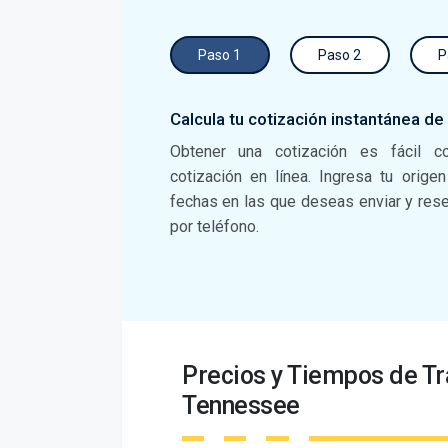
Paso 1
Paso 2
P
Calcula tu cotización instantánea de
Obtener una cotización es fácil c
cotización en línea. Ingresa tu orige
fechas en las que deseas enviar y reser
por teléfono.
Precios y Tiempos de Tr
Tennessee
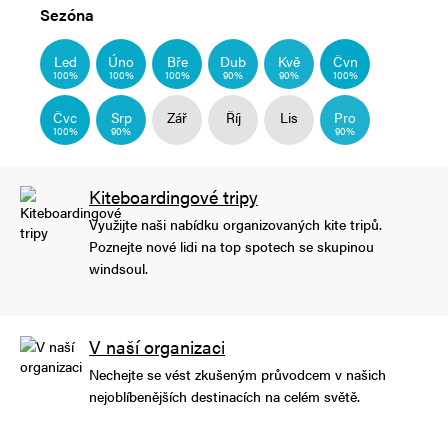
Sezóna
Led
Úno
Bře
Dub
Kvě
Čvn
100%
100%
100%
90%
90%
100%
Čvc
Srp
Zář
Říj
Lis
Pro
100%
90%
90%
Kiteboardingové tripy
Využijte naši nabídku organizovaných kite tripů.
Poznejte nové lidi na top spotech se skupinou
windsoul.
V naší organizaci
Nechejte se vést zkušeným průvodcem v našich
nejoblíbenějších destinacích na celém světě.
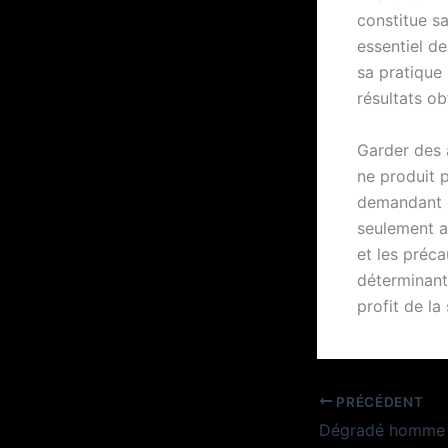
constitue sa
essentiel de
sa pratique 
résultats ob
Garder des 
ne produit 
demandant gé
seulement ap
et les préca
déterminant 
profit de la
PRÉCÉDENT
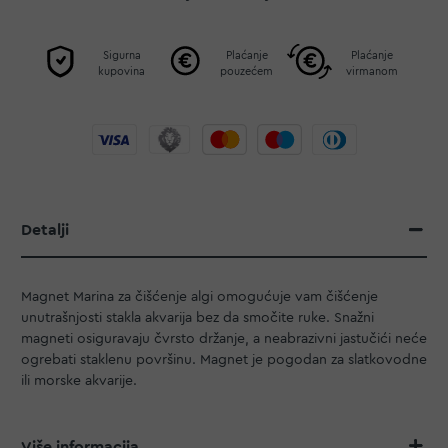
Sigurna
Plaćanje
Plaćanje
kupovina
pouzećem
virmanom
Detalji
Magnet Marina za čišćenje algi omogućuje vam čišćenje
unutrašnjosti stakla akvarija bez da smočite ruke. Snažni
magneti osiguravaju čvrsto držanje, a neabrazivni jastučići neće
ogrebati staklenu površinu. Magnet je pogodan za slatkovodne
ili morske akvarije.
Više informacija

_ _ _ _ _ _ _

Work task: Which of the lines in the listing above include "cotización"? Report each of them.

The completed task:
Calcula tu cotización instantánea de
Obtener una cotización es fácil c
cotización en línea. Ingresa tu orige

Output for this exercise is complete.